** What is being asked **
Tell me how many lines in the data include "Aufnahme", and keep the reply to that number.

Stored data entries
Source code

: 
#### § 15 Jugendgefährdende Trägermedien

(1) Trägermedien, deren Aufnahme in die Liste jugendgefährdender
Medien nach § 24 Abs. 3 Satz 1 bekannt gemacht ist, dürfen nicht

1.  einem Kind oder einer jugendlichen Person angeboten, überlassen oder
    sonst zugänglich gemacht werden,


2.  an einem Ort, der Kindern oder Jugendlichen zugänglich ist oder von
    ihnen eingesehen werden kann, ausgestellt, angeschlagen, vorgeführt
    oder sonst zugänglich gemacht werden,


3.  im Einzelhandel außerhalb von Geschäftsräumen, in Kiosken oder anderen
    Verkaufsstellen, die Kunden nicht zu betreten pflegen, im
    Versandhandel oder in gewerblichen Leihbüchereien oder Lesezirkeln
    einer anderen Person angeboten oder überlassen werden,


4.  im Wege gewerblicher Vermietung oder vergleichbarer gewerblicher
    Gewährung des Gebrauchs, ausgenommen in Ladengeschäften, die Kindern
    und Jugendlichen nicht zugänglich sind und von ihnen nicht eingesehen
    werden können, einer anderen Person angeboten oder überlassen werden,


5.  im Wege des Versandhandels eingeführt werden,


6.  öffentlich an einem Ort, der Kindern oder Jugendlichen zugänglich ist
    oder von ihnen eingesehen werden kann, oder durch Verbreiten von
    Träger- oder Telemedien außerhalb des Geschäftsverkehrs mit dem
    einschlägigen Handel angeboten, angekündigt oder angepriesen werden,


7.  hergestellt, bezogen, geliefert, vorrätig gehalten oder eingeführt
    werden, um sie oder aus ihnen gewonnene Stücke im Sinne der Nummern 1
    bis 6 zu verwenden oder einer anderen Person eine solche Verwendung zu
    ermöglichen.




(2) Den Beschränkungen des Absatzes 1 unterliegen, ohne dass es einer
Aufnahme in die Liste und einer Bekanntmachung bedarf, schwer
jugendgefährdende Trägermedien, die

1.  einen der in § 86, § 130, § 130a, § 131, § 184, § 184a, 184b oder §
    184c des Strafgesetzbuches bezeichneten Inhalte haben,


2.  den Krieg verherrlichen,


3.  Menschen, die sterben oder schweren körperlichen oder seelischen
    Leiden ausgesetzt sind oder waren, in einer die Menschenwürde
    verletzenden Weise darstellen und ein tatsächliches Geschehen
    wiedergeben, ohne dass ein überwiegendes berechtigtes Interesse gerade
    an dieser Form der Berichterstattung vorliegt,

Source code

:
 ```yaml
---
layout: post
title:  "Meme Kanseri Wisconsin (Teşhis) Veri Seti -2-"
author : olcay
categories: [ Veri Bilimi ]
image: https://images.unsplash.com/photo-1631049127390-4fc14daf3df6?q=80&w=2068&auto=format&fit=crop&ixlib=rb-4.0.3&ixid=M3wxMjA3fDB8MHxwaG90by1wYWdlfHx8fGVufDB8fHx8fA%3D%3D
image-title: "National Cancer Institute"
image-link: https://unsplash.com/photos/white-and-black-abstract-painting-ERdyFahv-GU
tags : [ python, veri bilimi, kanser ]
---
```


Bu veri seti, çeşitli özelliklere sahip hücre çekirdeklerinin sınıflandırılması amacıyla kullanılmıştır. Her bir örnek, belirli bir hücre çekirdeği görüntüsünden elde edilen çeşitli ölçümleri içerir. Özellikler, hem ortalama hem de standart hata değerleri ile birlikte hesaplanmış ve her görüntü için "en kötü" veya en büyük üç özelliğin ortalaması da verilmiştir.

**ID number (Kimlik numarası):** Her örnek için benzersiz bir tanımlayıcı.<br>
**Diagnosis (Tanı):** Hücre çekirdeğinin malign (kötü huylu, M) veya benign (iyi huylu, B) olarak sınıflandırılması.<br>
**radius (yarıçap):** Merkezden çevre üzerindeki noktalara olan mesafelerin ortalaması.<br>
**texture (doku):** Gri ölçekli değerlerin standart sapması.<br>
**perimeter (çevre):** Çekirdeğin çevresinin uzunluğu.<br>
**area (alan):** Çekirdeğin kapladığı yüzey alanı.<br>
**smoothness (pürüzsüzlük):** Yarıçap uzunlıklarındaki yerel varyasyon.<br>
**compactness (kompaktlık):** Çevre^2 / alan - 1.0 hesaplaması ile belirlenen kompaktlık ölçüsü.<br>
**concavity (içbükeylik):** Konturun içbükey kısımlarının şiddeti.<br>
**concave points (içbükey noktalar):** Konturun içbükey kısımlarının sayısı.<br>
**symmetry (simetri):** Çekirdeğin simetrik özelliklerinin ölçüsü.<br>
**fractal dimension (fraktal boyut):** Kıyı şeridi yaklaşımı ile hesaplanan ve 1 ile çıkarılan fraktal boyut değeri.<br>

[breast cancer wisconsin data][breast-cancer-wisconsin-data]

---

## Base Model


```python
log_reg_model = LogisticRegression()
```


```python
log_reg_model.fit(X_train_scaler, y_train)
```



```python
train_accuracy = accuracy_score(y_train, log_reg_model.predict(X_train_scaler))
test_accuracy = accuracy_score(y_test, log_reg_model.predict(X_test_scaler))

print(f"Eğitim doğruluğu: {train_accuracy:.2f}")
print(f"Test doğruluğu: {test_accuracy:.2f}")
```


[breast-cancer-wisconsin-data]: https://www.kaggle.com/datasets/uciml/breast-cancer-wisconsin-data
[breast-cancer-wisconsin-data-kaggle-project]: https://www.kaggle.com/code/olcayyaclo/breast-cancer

** Answer to this problem **
2